(Camera calibration parameters)
--- START ---

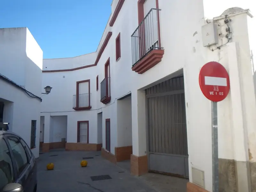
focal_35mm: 28
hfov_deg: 63.4
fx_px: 207
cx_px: 128
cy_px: 96
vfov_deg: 49.7
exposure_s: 1/500
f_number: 3.9
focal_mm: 5
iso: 125
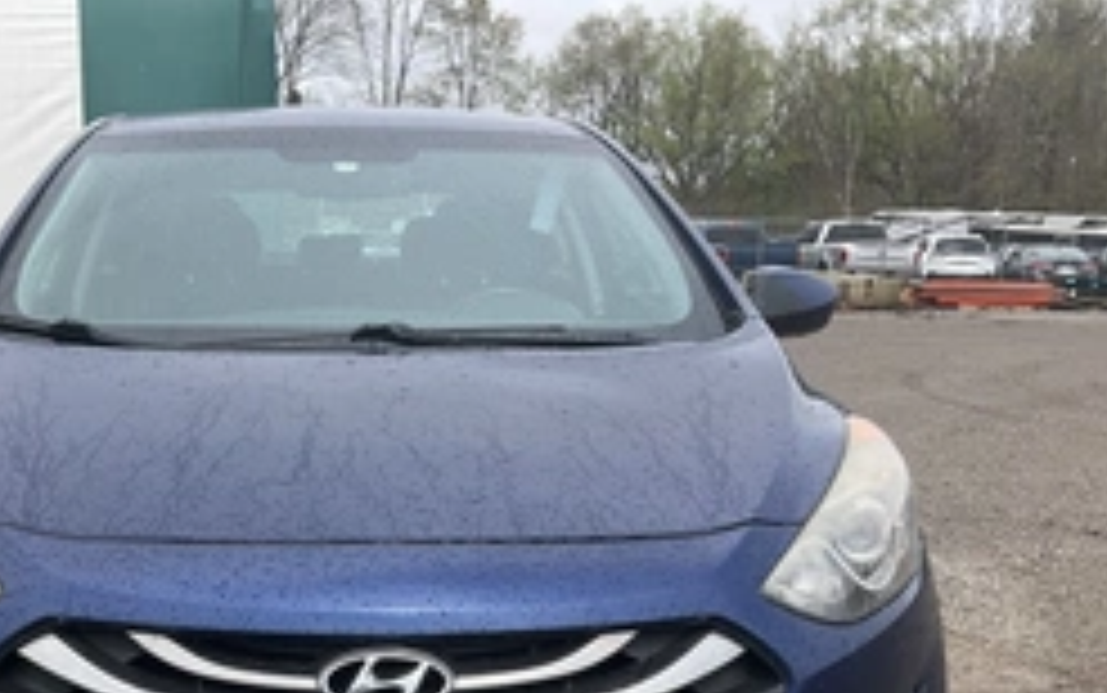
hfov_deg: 39.5
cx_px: 320
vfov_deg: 24.8
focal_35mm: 50
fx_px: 1509
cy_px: 666
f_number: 1.8
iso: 25
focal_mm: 3
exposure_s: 1/1055
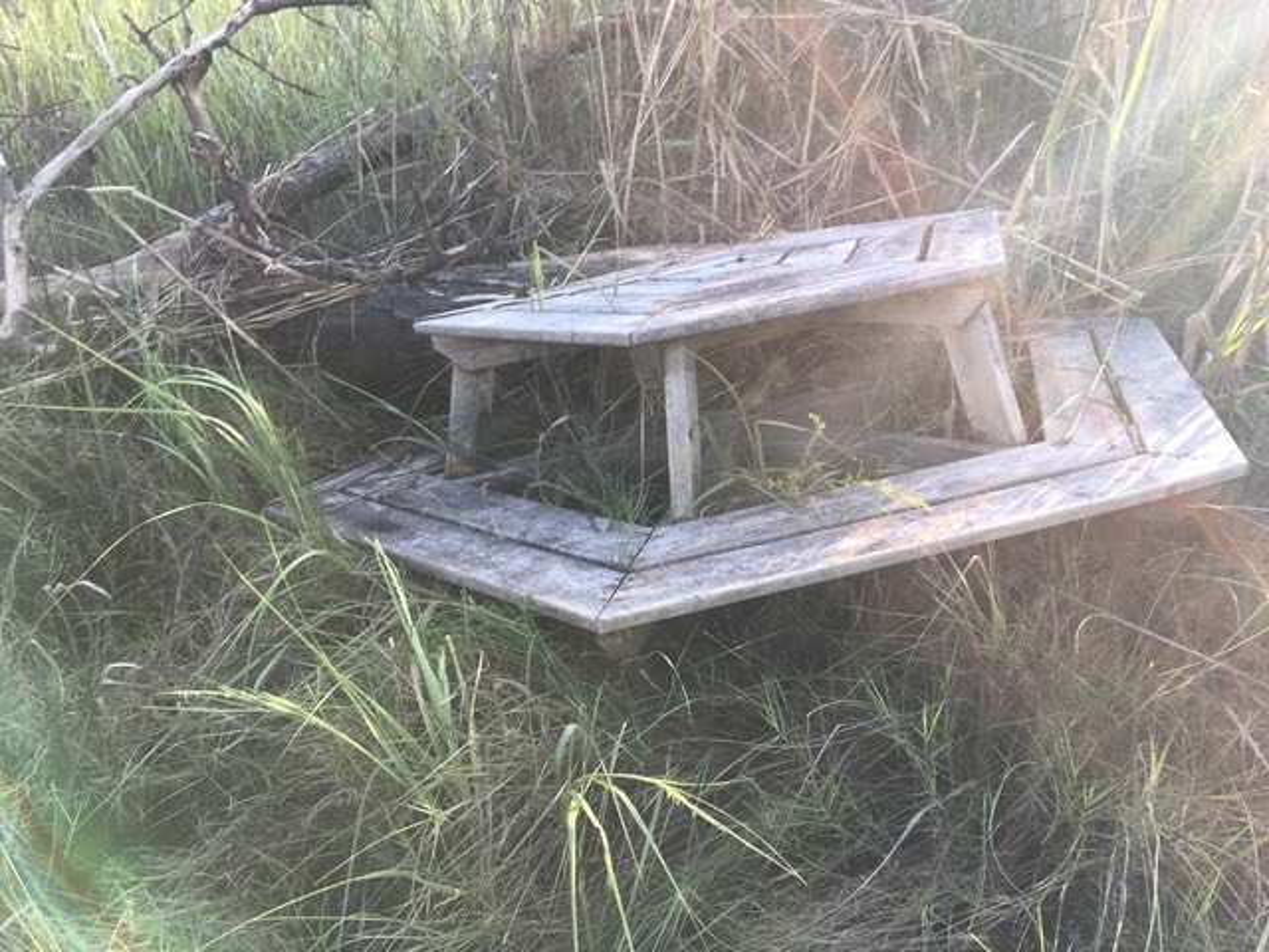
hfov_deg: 61.7
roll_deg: -0.5
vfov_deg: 48.2
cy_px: 476
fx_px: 1063
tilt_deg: -29.6
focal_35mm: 29
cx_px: 634
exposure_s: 1/120
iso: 25
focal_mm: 4.15
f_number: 2.2
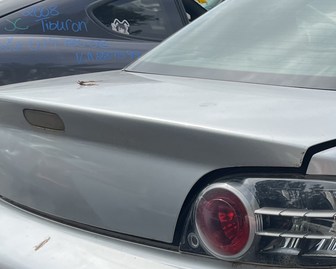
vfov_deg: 19.3
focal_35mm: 77
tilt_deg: -17.5
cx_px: 430
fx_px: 766
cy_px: 272
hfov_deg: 22.3
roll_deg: -1.3
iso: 50
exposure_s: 1/2309
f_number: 1.6
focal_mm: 5.1
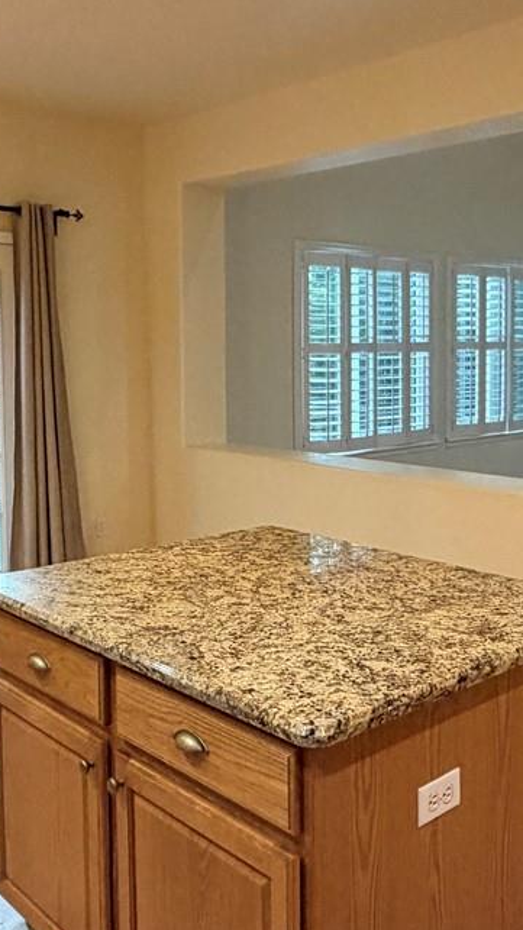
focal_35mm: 38
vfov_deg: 52.6
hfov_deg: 31.1
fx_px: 937
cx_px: 326
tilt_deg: -2.0
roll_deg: -0.2
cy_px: 401
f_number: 2.2
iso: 400
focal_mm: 2.22
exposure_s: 1/60
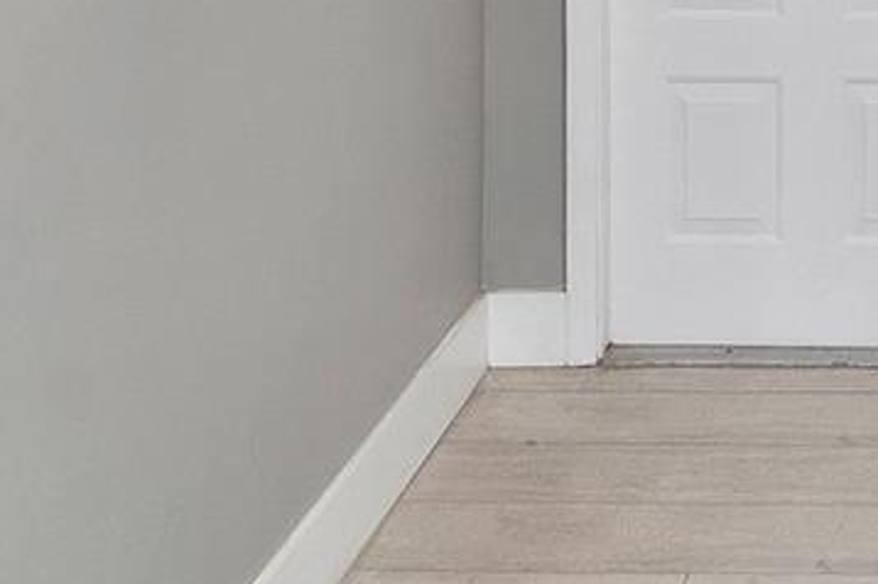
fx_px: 1633
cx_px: 1008
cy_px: -337
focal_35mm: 67
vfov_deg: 17.8
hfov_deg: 27.1
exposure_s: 1/5
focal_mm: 10
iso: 160
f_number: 11
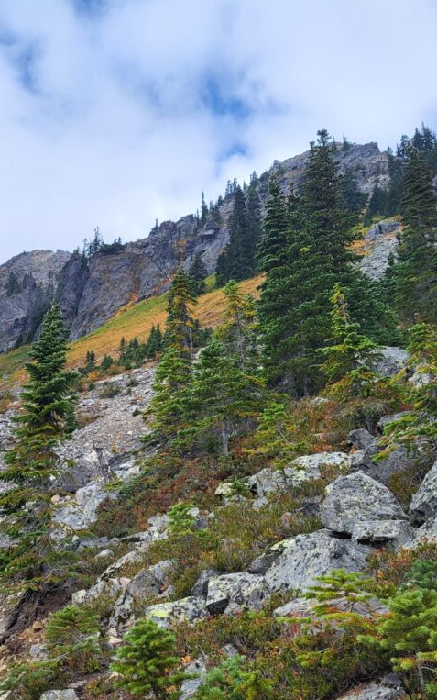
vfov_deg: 52.7
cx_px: 127
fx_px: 705
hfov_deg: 34.0
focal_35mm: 37
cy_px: 350
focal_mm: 5.4
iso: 40
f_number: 1.8
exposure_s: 1/2000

--- END ---

Repeat each of the records exactly as written, except for the pictures, which are to be left out.

focal_35mm: 28
hfov_deg: 63.4
fx_px: 207
cx_px: 128
cy_px: 96
vfov_deg: 49.7
exposure_s: 1/500
f_number: 3.9
focal_mm: 5
iso: 125
hfov_deg: 39.5
cx_px: 320
vfov_deg: 24.8
focal_35mm: 50
fx_px: 1509
cy_px: 666
f_number: 1.8
iso: 25
focal_mm: 3
exposure_s: 1/1055
hfov_deg: 61.7
roll_deg: -0.5
vfov_deg: 48.2
cy_px: 476
fx_px: 1063
tilt_deg: -29.6
focal_35mm: 29
cx_px: 634
exposure_s: 1/120
iso: 25
focal_mm: 4.15
f_number: 2.2
vfov_deg: 19.3
focal_35mm: 77
tilt_deg: -17.5
cx_px: 430
fx_px: 766
cy_px: 272
hfov_deg: 22.3
roll_deg: -1.3
iso: 50
exposure_s: 1/2309
f_number: 1.6
focal_mm: 5.1
focal_35mm: 38
vfov_deg: 52.6
hfov_deg: 31.1
fx_px: 937
cx_px: 326
tilt_deg: -2.0
roll_deg: -0.2
cy_px: 401
f_number: 2.2
iso: 400
focal_mm: 2.22
exposure_s: 1/60
fx_px: 1633
cx_px: 1008
cy_px: -337
focal_35mm: 67
vfov_deg: 17.8
hfov_deg: 27.1
exposure_s: 1/5
focal_mm: 10
iso: 160
f_number: 11
vfov_deg: 52.7
cx_px: 127
fx_px: 705
hfov_deg: 34.0
focal_35mm: 37
cy_px: 350
focal_mm: 5.4
iso: 40
f_number: 1.8
exposure_s: 1/2000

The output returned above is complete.